Silver Screen: Gangster Squad *1/2
Gangster Squad is nominally based on famed Los Angeles police chief William Parker’s attempt to rid the force of corruption and stem the tide of East Coast mobsters seeking fortunes on post-War Hollywood’s new frontier. In reality, the movie is based on several other gangster movies, and at times barely feels authentic and individualized well enough to even qualify as third-hand. If the esteemed accountants at Nightlife didn’t calculate my paycheck by the word, I’d just say It’s The Untouchables meets L.A. Confidential, only bad, and take an early lunch.
Nick Nolte, who has done some notable research in the field with the L.A. police, plays Parker, although he makes only a few brief appearances. It’s his idea to task hardworking, straight-edge cop John O’Mara (Josh Brolin) with recruiting and leading a group of similarly incorruptible officers in a vigilante squad that would not be beholden to the rule of law.
The crew O’Mara selects is a cartoonish and conspicuously modern, multiethnic crew whose characters never threaten to expand beyond their one-sentence descriptions. Keeler (Giovanni Ribisi) is the tech-savvy nerd who oversees the wiretapping and gadgetry. Kennard (Robert Patrick) is an old-school lawman quick and true with his six-shooter. Harris (Anthony Mackie) is a jazzy black guy with a switchblade at the ready. Ramirez (Michael Peña) is a Mexican, and the movie never really delves any deeper than that.
But aces among them is the dashing Saint Jerry Wooters (Ryan Gosling), a tough but lackadaisical ladies’ man who’s happy enough to take his graft-- that is, until, in a comically overblown scene, he watches a precocious shoeshine boy gunned down in a gangland shootout. He’s so determined to get back at notorious mob boss Mickey Cohen (Sean Penn), he not only joins up with O’Mara and starts busting heads, he starts sleeping with Cohen’s showgirl squeeze (Emma Stone).
There’s really no point to Gangster Squad, except to use some familiar plot threads to stitch together a series of action sequences and justify retro fashion.
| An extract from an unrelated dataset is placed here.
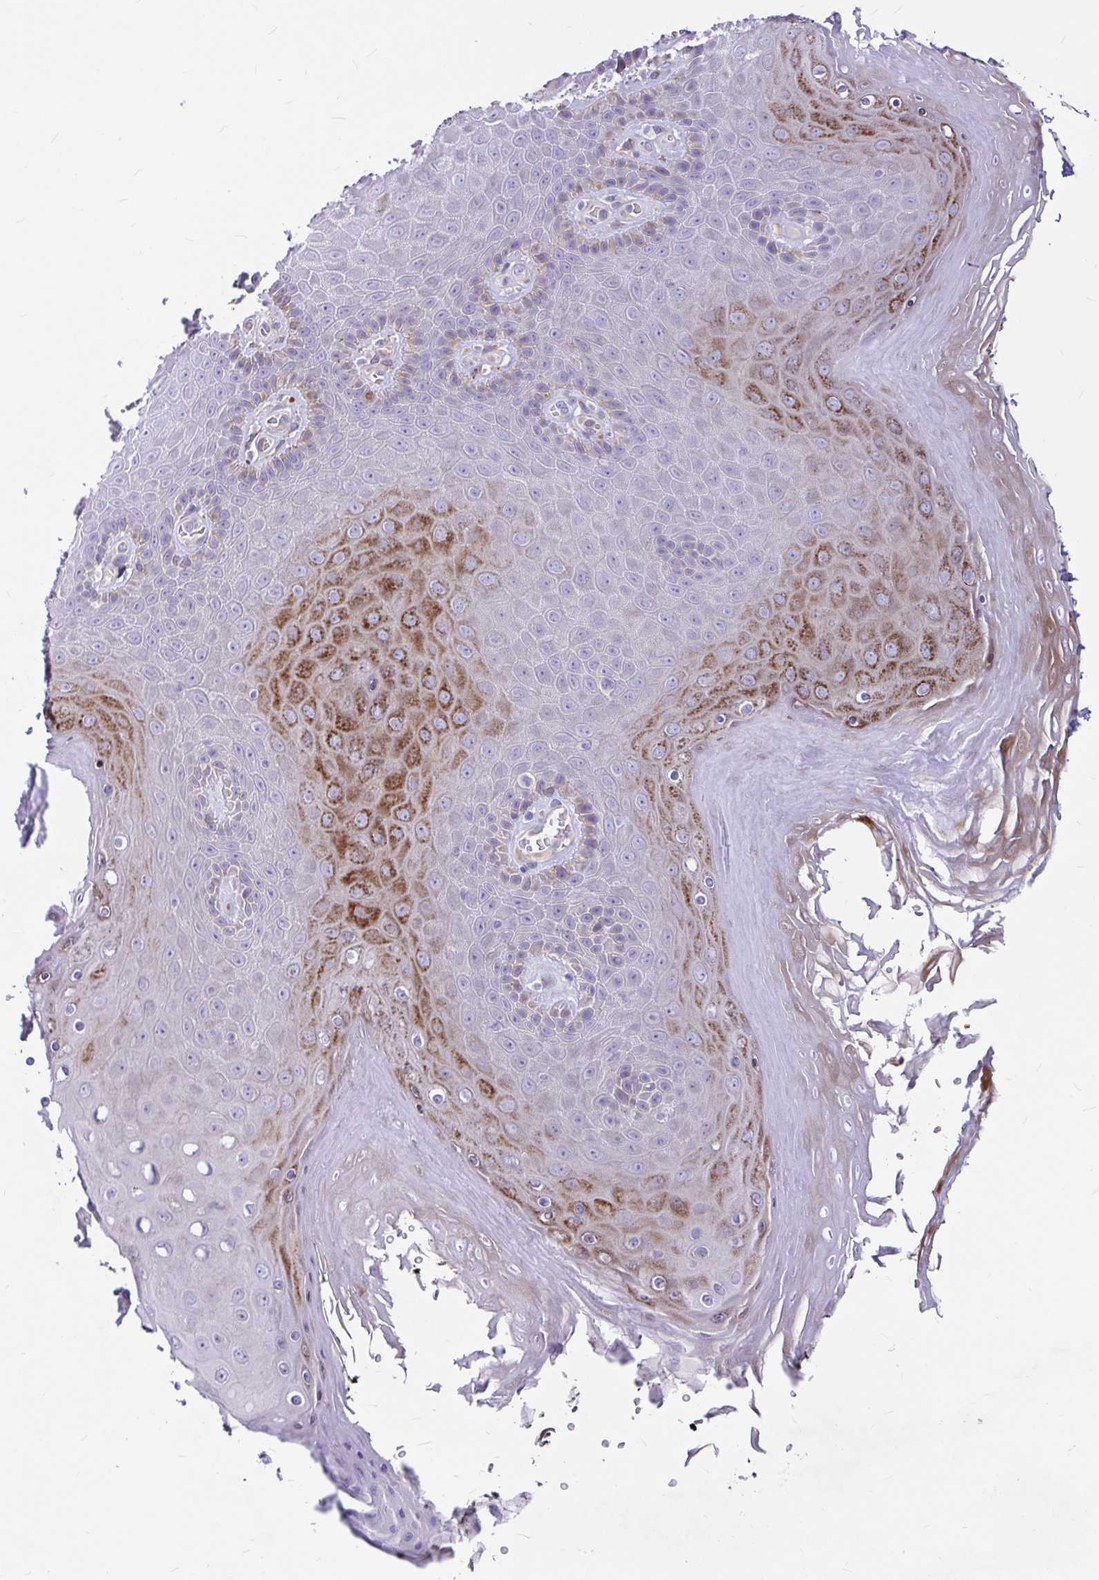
{"staining": {"intensity": "strong", "quantity": "<25%", "location": "cytoplasmic/membranous"}, "tissue": "skin", "cell_type": "Epidermal cells", "image_type": "normal", "snomed": [{"axis": "morphology", "description": "Normal tissue, NOS"}, {"axis": "topography", "description": "Anal"}, {"axis": "topography", "description": "Peripheral nerve tissue"}], "caption": "This is an image of immunohistochemistry (IHC) staining of normal skin, which shows strong positivity in the cytoplasmic/membranous of epidermal cells.", "gene": "GABBR2", "patient": {"sex": "male", "age": 53}}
The attention to wardrobe and set design contrasted with its cast of distinctly modern actors-- the young Stone and the soft-eyed Gosling seem especially ill-suited to the period setting-- only serve to make Gangster Squad look like the world’s most expensive high-school production. At one point the script makes a passing nod toward something that might be a theme or an idea when Ribisi’s family-man character wonders aloud if the brutal tactics the squad has adopted have turned the men into thugs on par with the crooks, but it’s such a hilariously tossed-off idea amid a sea of stark black-and-white morality that it can’t possibly be taken seriously. And indeed, just minutes later, we’re back to action sequences in which the good guys’ motives are reaffirmed in a storm of bullets.
Talented director Reuben Fleischer (Zombieland, Thirty Minutes or Less) doesn’t stylize the movie enough to make it anything like a unique viewing experience, but the Hollywood-glam production design and tin-eared, slipshod script gives it no shot at historical verisimilitude. L.A. Confidential writer James Ellroy was far from the first to cover this turf, but his quartet of novels, along with Curtis Hanson’s stellar film version of L.A. Confidential, set a new bar for genre material in this milieu. Gangster Squad not only acts like L.A. Confidential never happened, it also seems to exist in a world where the Christian Slater/Richard Grieco/Patrick Dempsey movie Mobsters was well-regarded and begging for a reimagining.